How to get ahead by making an asymmetric impact
The real path forward is to create an asymmetric impact. This means you must have or know something your competitors cannot replicate. Instead of focusing on competition, shift your thinking to disruption.
If you have been selling widgets for three decades, stop trying to become the most efficient widget seller. Instead, ask yourself what will make widgets obsolete , and how you can be the one to make that happen.
Reframing disruption through loss aversion
Consider disruption through the lens of loss aversion. Psychologically, the pain of losing something is far greater than the joy of gaining it. But I find it more useful to flip that equation. As someone who regularly declutters, I prefer to ask: “If I saw this in a thrift store, would I buy it?” Instead of asking whether to keep something, I ask if I would want to acquire it in the first place.

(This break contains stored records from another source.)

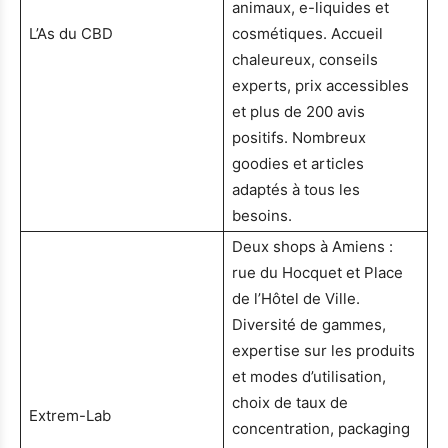
animaux, e-liquides et
L’As du CBD
cosmétiques. Accueil
chaleureux, conseils
experts, prix accessibles
et plus de 200 avis
positifs. Nombreux
goodies et articles
adaptés à tous les
besoins.
Deux shops à Amiens :
rue du Hocquet et Place
de l’Hôtel de Ville.
Diversité de gammes,
expertise sur les produits
et modes d’utilisation,
choix de taux de
Extrem-Lab
concentration, packaging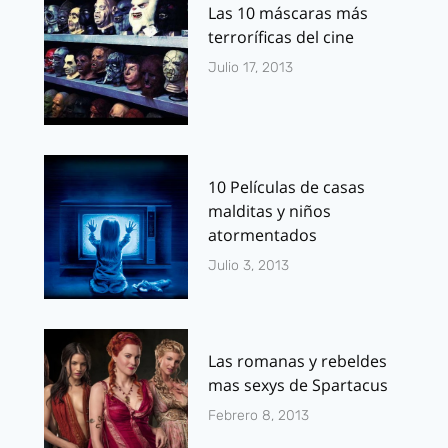
Las 10 máscaras más
terroríficas del cine
Julio 17, 2013
10 Películas de casas
malditas y niños
atormentados
Julio 3, 2013
Las romanas y rebeldes
mas sexys de Spartacus
Febrero 8, 2013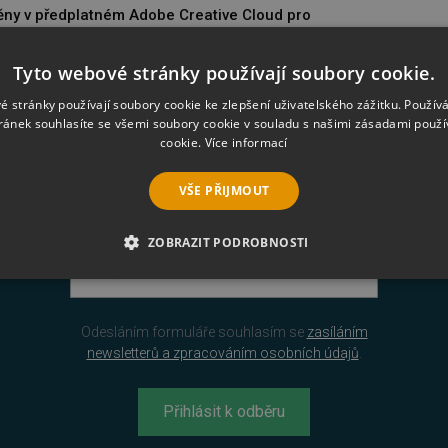
ny v předplatném Adobe Creative Cloud pro
y
e Creative Cloud pro týmy: Přejmenování
Tyto webové stránky používají soubory cookie.
ražení od září 2025 – nakupte ještě za staré ceny!
é stránky používají soubory cookie ke zlepšení uživatelského zážitku. Použív
ránek souhlasíte se všemi soubory cookie v souladu s našimi zásadami použí
cookie.
Více informací
VŠE PŘIJMOUT
Novinky na váš e-mail
ZOBRAZIT PODROBNOSTI
É SOUBORY
VÝKONOVÉ SOUBORY
SOUBORY CÍLENÍ
Odesláním formuláře souhlasím se
zasíláním
RY
NEZAŘAZENÉ SOUBORY
newsletterů a zpracováním osobních údajů
.
Přihlásit k odběru
é soubory
Výkonové soubory
Soubory cílení
Funkční soubory
Neza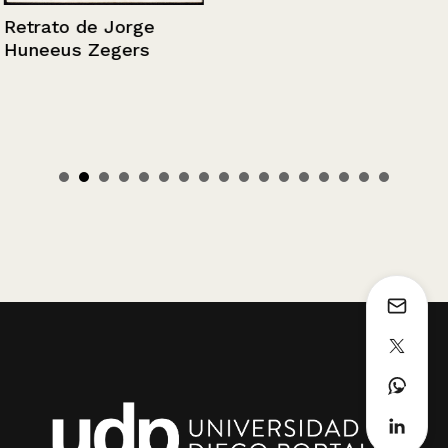
Retrato de Jorge
Huneeus Zegers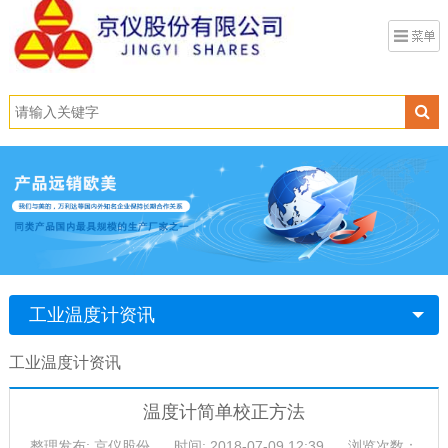
工业温度计资讯
工业温度计资讯
温度计简单校正方法
整理发布: 京仪股份
时间: 2018-07-09 12:39
浏览次数：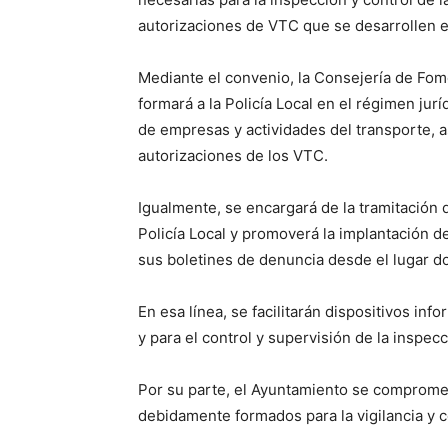
autorizaciones de VTC que se desarrollen en
Mediante el convenio, la Consejería de Fome
formará a la Policía Local en el régimen jurí
de empresas y actividades del transporte, as
autorizaciones de los VTC.
Igualmente, se encargará de la tramitación 
Policía Local y promoverá la implantación d
sus boletines de denuncia desde el lugar do
En esa línea, se facilitarán dispositivos inf
y para el control y supervisión de la inspecc
Por su parte, el Ayuntamiento se comprome
debidamente formados para la vigilancia y co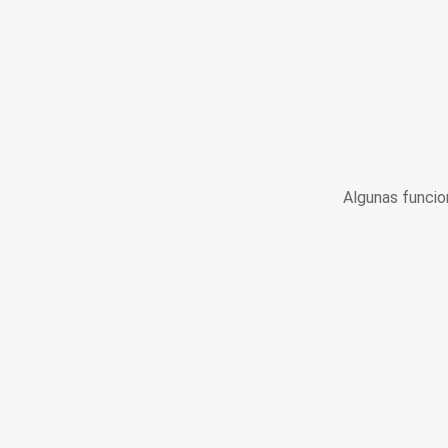
Algunas funcio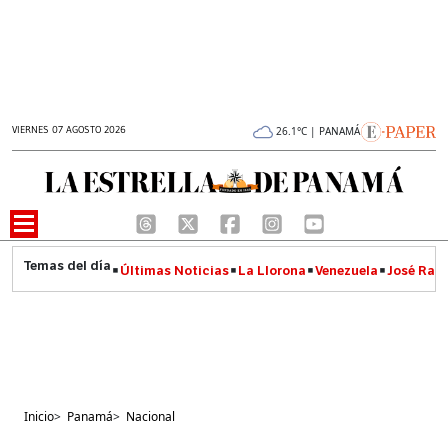
VIERNES 07 AGOSTO 2026
26.1°C | PANAMÁ
Últimas Noticias
La Llorona
Venezuela
José Raúl
Inicio
>
Panamá
>
Nacional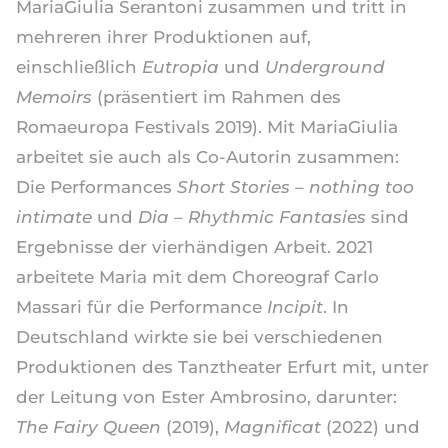
MariaGiulia Serantoni zusammen und tritt in
mehreren ihrer Produktionen auf,
einschließlich
Eutropia
und
Underground
Memoirs
(präsentiert im Rahmen des
Romaeuropa Festivals 2019). Mit MariaGiulia
arbeitet sie auch als Co-Autorin zusammen:
Die Performances
Short Stories – nothing too
intimate
und
Dia – Rhythmic Fantasies
sind
Ergebnisse der vierhändigen Arbeit. 2021
arbeitete Maria mit dem Choreograf Carlo
Massari für die Performance
Incipit
. In
Deutschland wirkte sie bei verschiedenen
Produktionen des Tanztheater Erfurt mit, unter
der Leitung von Ester Ambrosino, darunter:
The Fairy Queen
(2019),
Magnificat
(2022) und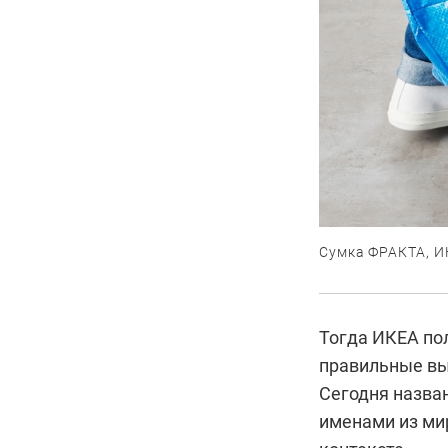
Сумка ФРАКТА, И
Тогда ИКЕА пол
правильные вы
Сегодня назва
именами из мир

What to ask yourself to maximize disruption and impact
More often, we need to ask: If I were starting this business from scratch today, would I do it? If the answer is yes, the next question is: How would I build it, and what can today’s technologies do that I could not do back then? We should spend less time running the business more efficiently and more time evolving it as a startup would. Because if you do not, someone else will.
The questions that define the next phase of marketing growth
These are the hard questions every company must ask right now. Those who focus solely on efficiency will end up running like the Red Queen, getting nowhere. Those who confront these tougher questions about disruption will set themselves on a path of evolution and asymmetric impact.